(Items from a data source)
[Start of Attachment]

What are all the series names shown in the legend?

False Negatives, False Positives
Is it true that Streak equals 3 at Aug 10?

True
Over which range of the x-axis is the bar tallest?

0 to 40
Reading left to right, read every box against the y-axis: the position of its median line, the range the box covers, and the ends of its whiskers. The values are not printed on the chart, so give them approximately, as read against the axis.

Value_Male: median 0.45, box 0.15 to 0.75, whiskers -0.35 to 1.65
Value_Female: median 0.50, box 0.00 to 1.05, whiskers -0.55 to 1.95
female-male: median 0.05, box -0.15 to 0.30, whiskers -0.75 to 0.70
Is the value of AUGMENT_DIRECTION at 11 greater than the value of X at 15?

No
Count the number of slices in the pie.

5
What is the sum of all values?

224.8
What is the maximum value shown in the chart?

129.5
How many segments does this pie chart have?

[End of Attachment]

**Problem details**
Identify every row above that contains the word "chart", and copy each of those rows in full.

**Result for this task**
Reading left to right, read every box against the y-axis: the position of its median line, the range the box covers, and the ends of its whiskers. The values are not printed on the chart, so give them approximately, as read against the axis.
What is the maximum value shown in the chart?
How many segments does this pie chart have?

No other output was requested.